— About this task —
Set the listing down unchanged, minus every embedded image.

*** Data below Section Begins ***

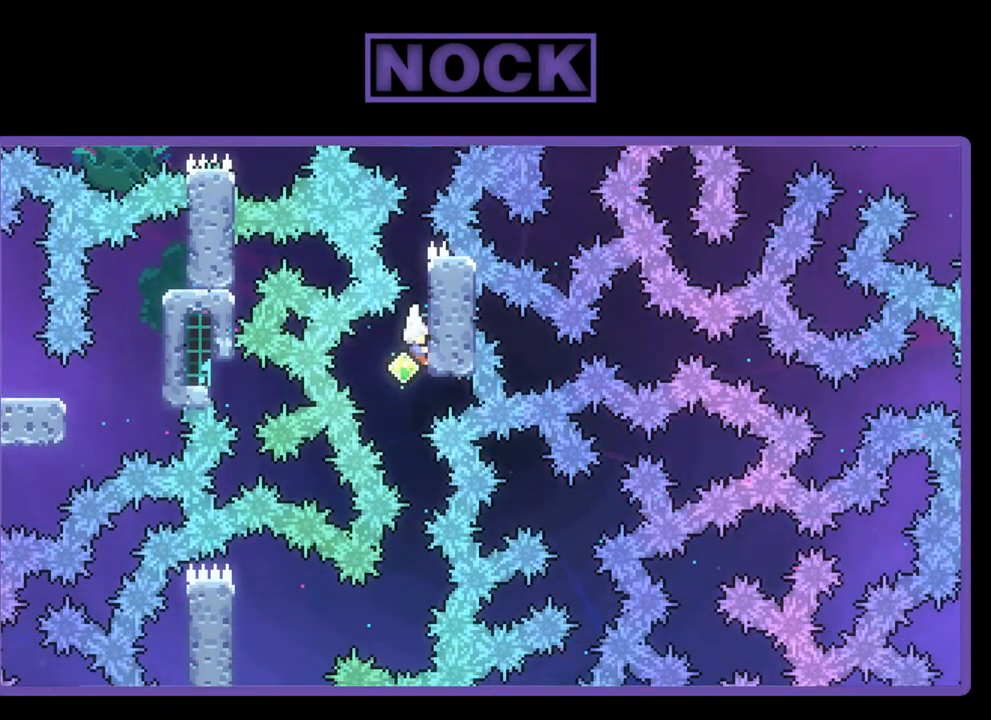
{"buttons": ["R2"], "left_stick": "center", "events": []}
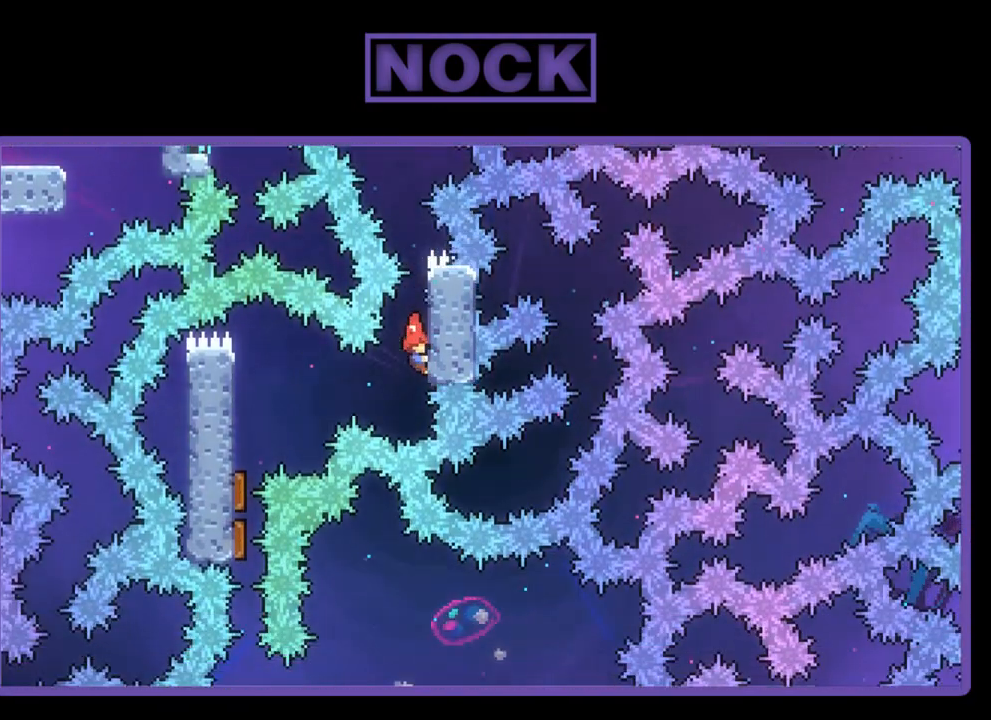
{"buttons": ["R2"], "left_stick": "center", "events": [[33, "DPAD_LEFT", "down"], [100, "CIRCLE", "down"], [300, "CIRCLE", "up"], [500, "DPAD_LEFT", "up"]]}
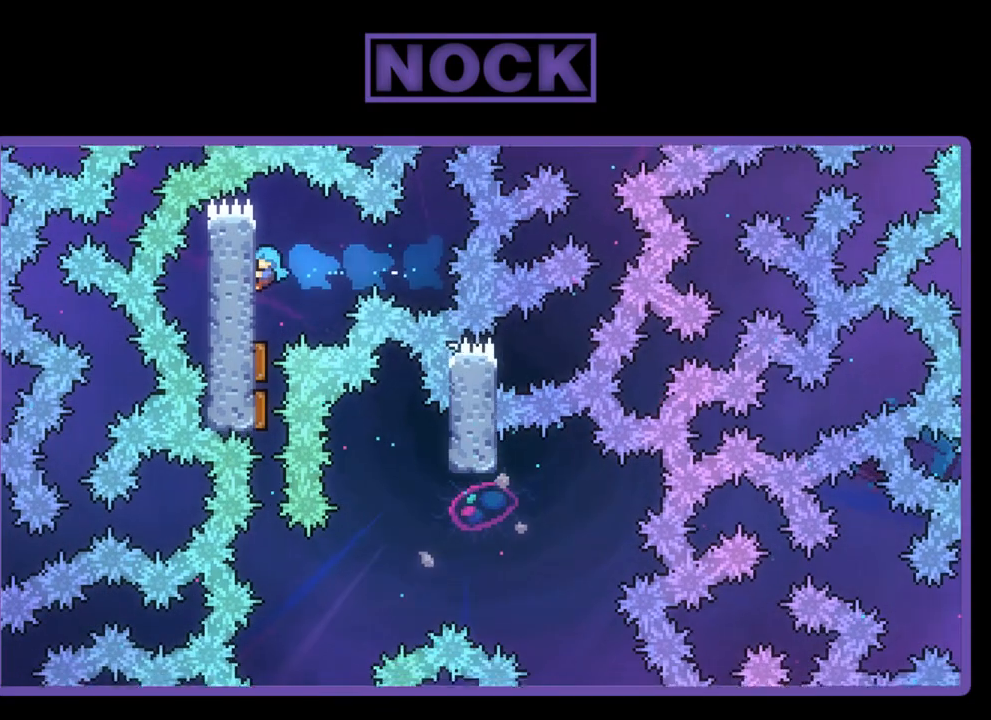
{"buttons": ["R2"], "left_stick": "center", "events": [[100, "DPAD_DOWN", "down"], [300, "DPAD_DOWN", "up"]]}
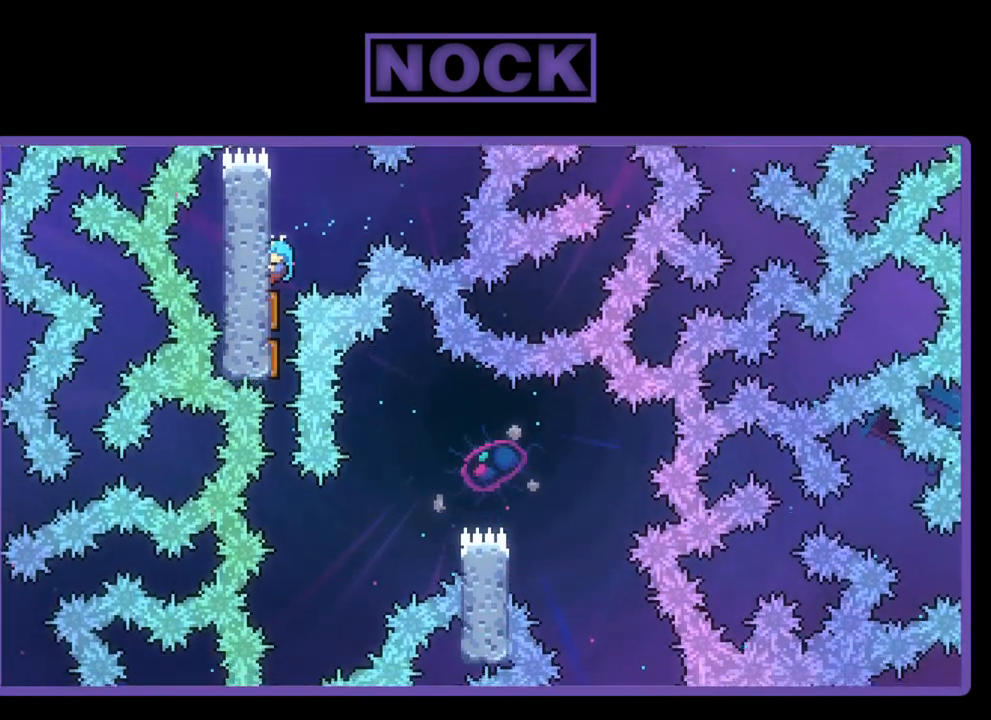
{"buttons": ["R2"], "left_stick": "center", "events": []}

*** Data below Section Ends ***

— Task output —
{"buttons": ["R2"], "left_stick": "center", "events": []}
{"buttons": ["R2"], "left_stick": "center", "events": [[33, "DPAD_LEFT", "down"], [100, "CIRCLE", "down"], [300, "CIRCLE", "up"], [500, "DPAD_LEFT", "up"]]}
{"buttons": ["R2"], "left_stick": "center", "events": [[100, "DPAD_DOWN", "down"], [300, "DPAD_DOWN", "up"]]}
{"buttons": ["R2"], "left_stick": "center", "events": []}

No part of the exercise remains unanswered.